Summertime is always considered a great time to be selling a house—or buying one.
As a home owner, we all want to get the biggest bang for our property, but how does one do that what and what items offer the biggest return on investment?
For answers, the Consumer Reports National Research Center turned to the people most in the know for answers—the real estate professionals who broker almost 90 percent of residential sales.
The answers may surprise you and both buyers and sellers can come out ahead with this guide so let’s get started because June is a prime house selling season!
CLEAN UP AND THROW OUT!
Cost range: $0 (DIY) to $2,500 (pro)
Potential return: 3 to 5%
Nothing drives away would-be buyers faster than clutter, grime, and the weird smells that accompany a messy home. Vital to the process is de-cluttering and depersonalizing the space as much as possible. Buyers will have a hard time imagining themselves in your home if it’s filled with family photos and other personal effects.
For severely cluttered residences, or if you’re downsizing and need help winnowing your possessions, consider hiring a professional organizer. In addition to making your current home more sellable, a pro can help you get off to an organized start in your new residence.
Depending on the level of clutter, an organizer may need one to three months to get your home ready for sale, at a cost of $600 to $2,500—money well spent if it helps your property move more quickly. The service might even be worth it if you plan to stay put for the time being because living in a cluttered home takes a psychological toll.
Before hosting the open house, remember to open the curtains and blinds because natural light is just as important as order to making a home feel bigger. And give the entire interior a thorough cleaning, including vacuuming, dusting, and wiping down every surface. Your boss might not be coming over, but someone in the position to write you a very big cheque hopefully is.
MAKE THE KITCHEN ROCK!
Cost range: $300 to $5,000
Potential return: 3 to 7%
It’s a real estate adage that the kitchen, more than any other room, sells the home. In fact, 53 percent of real estate agents agreed in a study that the kitchen is among the most important rooms of the home to have in good shape before selling.
But that doesn’t mean you should drop tens of thousands of dollars on a new one before putting your house on the block. Given all the volatility in the real estate market, you can’t spend megabucks on any project, even a kitchen, and expect to get that money back so do minor repairs that can lead to serious second thoughts for buyers—the leaky faucet, the loose light fixture, the burn mark on the countertop.
Once you’ve made the kitchen fully functional, think about a gentle spruce-up. For a few hundred dollars, you can probably paint the walls, update the cabinet hardware, and add new curtains, which will give the space a clean, fresh look.
If the kitchen is badly outdated, increasing your budget to $5,000 might make sense, especially if you could be in the home for a few more years. A couple thousand dollars will get you a top-performing refrigerator, range, and dishwasher, all with popular stainless-steel finish.

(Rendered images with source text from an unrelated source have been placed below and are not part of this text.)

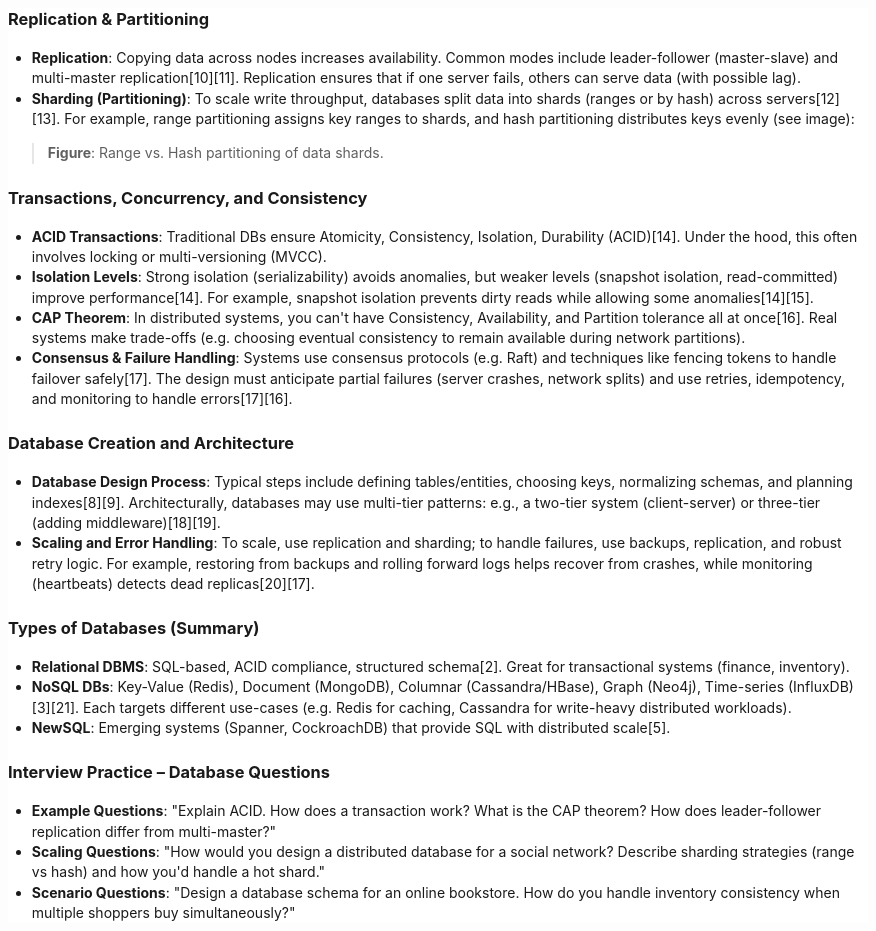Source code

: ### **Replication & Partitioning**

- **Replication**: Copying data across nodes increases availability. Common modes include leader-follower (master-slave) and multi-master replication[10][11]. Replication ensures that if one server fails, others can serve data (with possible lag).
- **Sharding (Partitioning)**: To scale write throughput, databases split data into shards (ranges or by hash) across servers[12][13]. For example, range partitioning assigns key ranges to shards, and hash partitioning distributes keys evenly (see image):

> **Figure**: Range vs. Hash partitioning of data shards.

### **Transactions, Concurrency, and Consistency**

- **ACID Transactions**: Traditional DBs ensure Atomicity, Consistency, Isolation, Durability (ACID)[14]. Under the hood, this often involves locking or multi-versioning (MVCC).
- **Isolation Levels**: Strong isolation (serializability) avoids anomalies, but weaker levels (snapshot isolation, read-committed) improve performance[14]. For example, snapshot isolation prevents dirty reads while allowing some anomalies[14][15].
- **CAP Theorem**: In distributed systems, you can't have Consistency, Availability, and Partition tolerance all at once[16]. Real systems make trade-offs (e.g. choosing eventual consistency to remain available during network partitions).
- **Consensus & Failure Handling**: Systems use consensus protocols (e.g. Raft) and techniques like fencing tokens to handle failover safely[17]. The design must anticipate partial failures (server crashes, network splits) and use retries, idempotency, and monitoring to handle errors[17][16].

### **Database Creation and Architecture**

- **Database Design Process**: Typical steps include defining tables/entities, choosing keys, normalizing schemas, and planning indexes[8][9]. Architecturally, databases may use multi-tier patterns: e.g., a two-tier system (client-server) or three-tier (adding middleware)[18][19].
- **Scaling and Error Handling**: To scale, use replication and sharding; to handle failures, use backups, replication, and robust retry logic. For example, restoring from backups and rolling forward logs helps recover from crashes, while monitoring (heartbeats) detects dead replicas[20][17].

### **Types of Databases (Summary)**

- **Relational DBMS**: SQL-based, ACID compliance, structured schema[2]. Great for transactional systems (finance, inventory).
- **NoSQL DBs**: Key-Value (Redis), Document (MongoDB), Columnar (Cassandra/HBase), Graph (Neo4j), Time-series (InfluxDB)[3][21]. Each targets different use-cases (e.g. Redis for caching, Cassandra for write-heavy distributed workloads).
- **NewSQL**: Emerging systems (Spanner, CockroachDB) that provide SQL with distributed scale[5].

### **Interview Practice – Database Questions**

- **Example Questions**: "Explain ACID. How does a transaction work? What is the CAP theorem? How does leader-follower replication differ from multi-master?"
- **Scaling Questions**: "How would you design a distributed database for a social network? Describe sharding strategies (range vs hash) and how you'd handle a hot shard."
- **Scenario Questions**: "Design a database schema for an online bookstore. How do you handle inventory consistency when multiple shoppers buy simultaneously?"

New countertops and floors will cost about the same, especially if you go for DIY-friendly laminate and vinyl, both of which proved very hard-wearing. That will leave about $1,000 for odds and ends, such as light fixtures and a new faucet, as well as any necessary labor costs.
Cost range: $300 to $1,000
Potential return: 2 to 3%
Buyers want to see that a home is clean and well-maintained, especially in the bathrooms. Simple improvements like caulking the tub or re-grouting the tile floor will go a long way in the mind of a buyer. And consider this: 42 percent of real estate professionals survyed said the bathroom is one of the most important rooms of the home to have in good shape.
Installing new bathroom fixtures will make the space look brighter and more appealing.
If you’re not looking to sell right away, there are several larger upgrades that shouldn’t cost a fortune, given the small dimensions of many bathrooms. For example, you might be able to add a new floor and vanity countertop for less than $1,000, especially if you use inexpensive vinyl and laminate.
Adding new toilets is also a smart upgrade because it can improve the look of a home while also making it more water-efficient.
Cost range: $100 (DIY) to $1,000 (pro)
Potential return: 1 to 3%
A fresh coat of paint is the quickest way to transform a room. But it probably doesn’t make sense to have your entire house repainted prior to putting it on the market.
Kitchens and bathrooms are two candidates for a complete paint job given the high traffic they see. You should also paint any brightly colored rooms. Most people do not have the vision of what a room could look like, so keep it neutral.
Whites and off-whites tend to attract the most buyers; the neutral palette allows them to focus on a home’s attributes. Grays and beiges are both very reliable.
As for the paint itself, if you’re getting your home ready to sell, choose a paint that does a good job of hiding old paint and leaves a fairly smooth surface. Invest in a top-quality product if you’re planning to be in the home for a while. You can paint the walls yourself or pay a pro about $300 per room, paint included, with added rooms costing about $200.
TAKE IT OUTSIDE
Cost range: $150 to $7,500
Potential return: 2 to 5%
You wouldn’t go to a job interview without brushing your hair and putting on a crisp, clean outfit. Nor should you try to sell your home without sprucing up its exterior. Start with basic maintenance: mowing the lawn, trimming overgrown shrubs, applying a fresh layer of mulch to garden beds.
As with your home’s interior, it’s also important to make minor repairs, such as replacing cracked siding boards or repointing brick walls. Any house could probably also stand a good power washing as well. Follow with any necessary paint touch-ups, especially to the front of the building, which will get the most scrutiny. It might be worth completely repainting the entry door, provided that won’t make the rest of the facade seem tired and outdated.
The roof is another area to pay close attention to because prospective buyers are sure to do the same. Indeed, 31 percent of real estate professionals said the roof is one of the more important parts of the home to have in good shape.
BOTTOM LINE: The way you live in your home and the way you market your home for sale are TWO DIFFERENT THINGS! Good Luck!